As Jesus went on from there, two blind men followed Him, crying out, "Have mercy on us, Son of David!" When He entered the house, the blind men came up to Him, and Jesus *said to them, "Do you believe that I am able to do this?" They *said to Him, "Yes, Lord." Then He touched their eyes, saying, "It shall be done to you according to your faith." And their eyes were opened. And Jesus sternly warned them: "See that no one knows about this!" But they went out and spread the news about Him throughout all that land. (Matthew 9:27-31 NASB)
This text brings forth a couple interesting points. First, notice that the blind men were following Jesus, and followed Him all the way to a house. The chronology of this, can be missed if we read it too quickly. We have this assumption that Jesus sees these two blind men has mercy on them and heals them, but the passage says something altogether different than that. Two blind men were following Jesus and crying out “Have mercy on us, Son of David!” We have no indication of how long they followed, or how far this house was away, but we do see that at the house they caught up to Him, and then He healed them. It is important to notice the unique nature of all of these healings. In one case we have a woman touching the garment of Christ, another where a man calls Christ to His home to raise His daughter, some healing of the unclean, and other miracles performed for Roman leaders, the healings are all very unique. In the case of this healing the blind men had to pursue Jesus crying out, and eventually had to catch up to Him. This is not the typical image we get of Jesus, normally we think of Him stopping to serve all and not walking on to His next stop while people in need are crying out. You cannot call this healing the ‘normal’ method, but at the same time you cannot call it abnormal either. The point is that there is no standard protocol for healing. God is not going to be manipulated or convinced to heal based on your 12 steps, or your specific program. Healing is unique and not bound to a system.

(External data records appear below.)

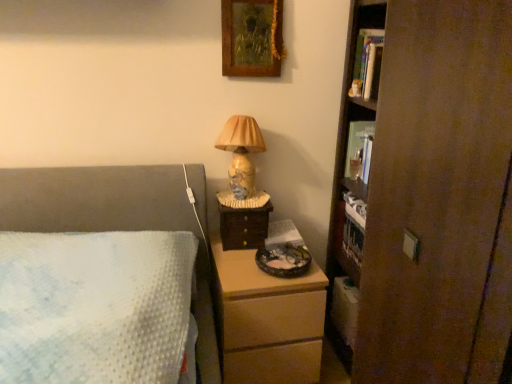
Question: Is matte ceramic lamp at center situated inside white plush cat at upper right or outside?

Choices:
 (A) outside
 (B) inside

Answer: (A)

Question: Based on their positions, is matte ceramic lamp at center located to the left or right of white plush cat at upper right?

Choices:
 (A) left
 (B) right

Answer: (A)

Question: Estimate the real-world distances between objects in this image. Which object is closer to the brown wooden bookcase at right?

Choices:
 (A) hardcover book at upper right, which is the 2th book from front to back
 (B) matte ceramic lamp at center
 (C) white plush cat at upper right
 (D) wooden drawer at right
 (E) wooden chest of drawers at lower center

Answer: (E)

Question: Which object is positioned closest to the wooden picture frame at upper center?

Choices:
 (A) wooden drawer at right
 (B) white plush cat at upper right
 (C) hardcover book at upper right, which ranks as the 1th book in bottom-to-top order
 (D) wooden chest of drawers at lower center
 (E) brown wooden bookcase at right

Answer: (B)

The second point is Jesus’ stern warning. “See that no one knows about this!” Why was Jesus stern? Was He avoiding these people for a reason, and then giving in and healing them, but not without issuing a stern warning? Why would He give a command He knew they wouldn’t keep? Was it sin when they went and spread the news? The sternness of Jesus’ warning should at least give us a clue that He meant business, this was not a trite, “let this be our little secret” type thing, but instead it was a forceful command. This healing is enigmatic to me, the only compassion Jesus’ offers is the healing itself, but the time leading up to the healing He is walking away from them, and the time after the healing He is issuing a stern warning. There is no forgiveness of sin mentioned, no looking upon them with compassion, it was more of a cold healing. Did these men ‘use’ Jesus? Did Jesus know that these men were yet unregenerate and did not want them proclaiming Christ so as to cause His name to be blasphemed? Obviously these are questions I have no answers to, but I do think this healing deserves more than a cursory look, as its uniqueness is important to the Gospel narrative.
On a side note, I have been posting much less lately and I really miss it. Writing has kinda fallen out of my routine as I have begun pursuing Greek. At the same time Greek has fallen out temporarily too, and I have been wasting time laying in bed until 7 or later. Lack of discipline leads to all sorts of malady and lack of joy so I resolve by the grace of God to shed this temporary apathy. Not promising more posts, but hopefully that will be a result of this resolve.